§ **Page-level text extractions**
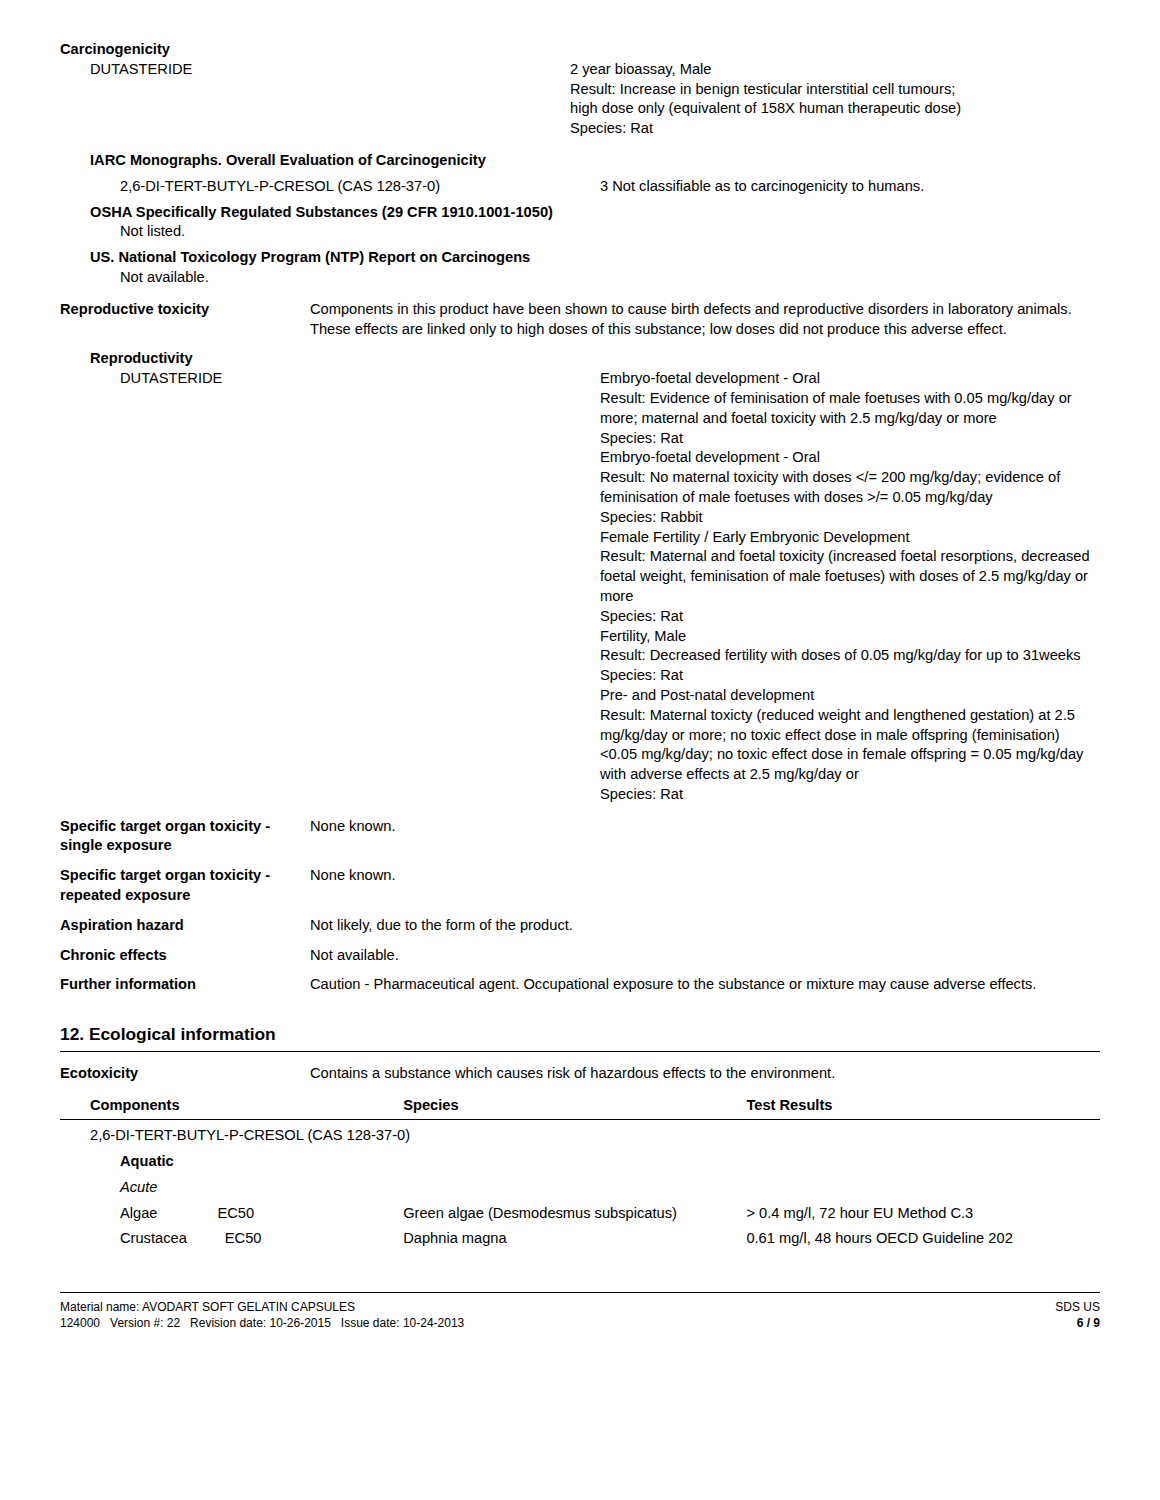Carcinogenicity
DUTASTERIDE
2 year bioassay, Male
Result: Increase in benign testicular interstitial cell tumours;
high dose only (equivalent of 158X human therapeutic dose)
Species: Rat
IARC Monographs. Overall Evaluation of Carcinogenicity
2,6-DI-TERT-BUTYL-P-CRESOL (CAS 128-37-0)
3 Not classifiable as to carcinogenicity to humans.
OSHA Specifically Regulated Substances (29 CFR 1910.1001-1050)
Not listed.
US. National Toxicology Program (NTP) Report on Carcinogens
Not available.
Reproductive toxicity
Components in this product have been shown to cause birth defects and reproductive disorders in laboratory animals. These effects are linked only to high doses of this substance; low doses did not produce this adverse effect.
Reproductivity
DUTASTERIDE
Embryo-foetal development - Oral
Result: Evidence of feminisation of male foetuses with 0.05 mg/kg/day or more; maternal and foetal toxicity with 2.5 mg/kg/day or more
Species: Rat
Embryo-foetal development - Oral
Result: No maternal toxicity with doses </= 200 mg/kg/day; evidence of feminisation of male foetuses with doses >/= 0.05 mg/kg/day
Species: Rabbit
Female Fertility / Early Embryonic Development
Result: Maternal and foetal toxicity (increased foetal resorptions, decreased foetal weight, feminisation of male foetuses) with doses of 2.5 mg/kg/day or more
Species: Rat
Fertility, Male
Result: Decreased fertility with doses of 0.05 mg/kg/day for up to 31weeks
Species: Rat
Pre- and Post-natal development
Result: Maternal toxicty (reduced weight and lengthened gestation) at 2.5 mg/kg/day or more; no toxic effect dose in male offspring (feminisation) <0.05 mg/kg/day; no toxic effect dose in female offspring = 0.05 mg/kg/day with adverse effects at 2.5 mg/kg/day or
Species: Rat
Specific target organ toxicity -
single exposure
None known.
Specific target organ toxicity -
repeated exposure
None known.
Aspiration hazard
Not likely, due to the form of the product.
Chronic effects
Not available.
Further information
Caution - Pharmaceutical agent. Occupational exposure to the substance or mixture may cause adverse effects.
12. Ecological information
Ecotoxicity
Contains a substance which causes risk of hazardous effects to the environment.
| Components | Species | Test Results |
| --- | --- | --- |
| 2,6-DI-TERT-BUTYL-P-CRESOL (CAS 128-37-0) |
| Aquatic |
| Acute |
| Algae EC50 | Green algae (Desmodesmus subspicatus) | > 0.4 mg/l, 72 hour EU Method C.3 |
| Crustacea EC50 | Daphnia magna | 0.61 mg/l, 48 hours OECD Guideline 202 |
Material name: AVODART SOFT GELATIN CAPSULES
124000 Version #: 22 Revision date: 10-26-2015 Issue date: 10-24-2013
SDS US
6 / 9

§ **Task details**
What you give back must be the stretch above, starting at the line with "2 year bioassay, Male" and ending at the line with "Pre- and Post-natal development", copied exactly.

§ **Solution to the problem**
2 year bioassay, Male
Result: Increase in benign testicular interstitial cell tumours;
high dose only (equivalent of 158X human therapeutic dose)
Species: Rat
IARC Monographs. Overall Evaluation of Carcinogenicity
2,6-DI-TERT-BUTYL-P-CRESOL (CAS 128-37-0)
3 Not classifiable as to carcinogenicity to humans.
OSHA Specifically Regulated Substances (29 CFR 1910.1001-1050)
Not listed.
US. National Toxicology Program (NTP) Report on Carcinogens
Not available.
Reproductive toxicity
Components in this product have been shown to cause birth defects and reproductive disorders in laboratory animals. These effects are linked only to high doses of this substance; low doses did not produce this adverse effect.
Reproductivity
DUTASTERIDE
Embryo-foetal development - Oral
Result: Evidence of feminisation of male foetuses with 0.05 mg/kg/day or more; maternal and foetal toxicity with 2.5 mg/kg/day or more
Species: Rat
Embryo-foetal development - Oral
Result: No maternal toxicity with doses </= 200 mg/kg/day; evidence of feminisation of male foetuses with doses >/= 0.05 mg/kg/day
Species: Rabbit
Female Fertility / Early Embryonic Development
Result: Maternal and foetal toxicity (increased foetal resorptions, decreased foetal weight, feminisation of male foetuses) with doses of 2.5 mg/kg/day or more
Species: Rat
Fertility, Male
Result: Decreased fertility with doses of 0.05 mg/kg/day for up to 31weeks
Species: Rat
Pre- and Post-natal development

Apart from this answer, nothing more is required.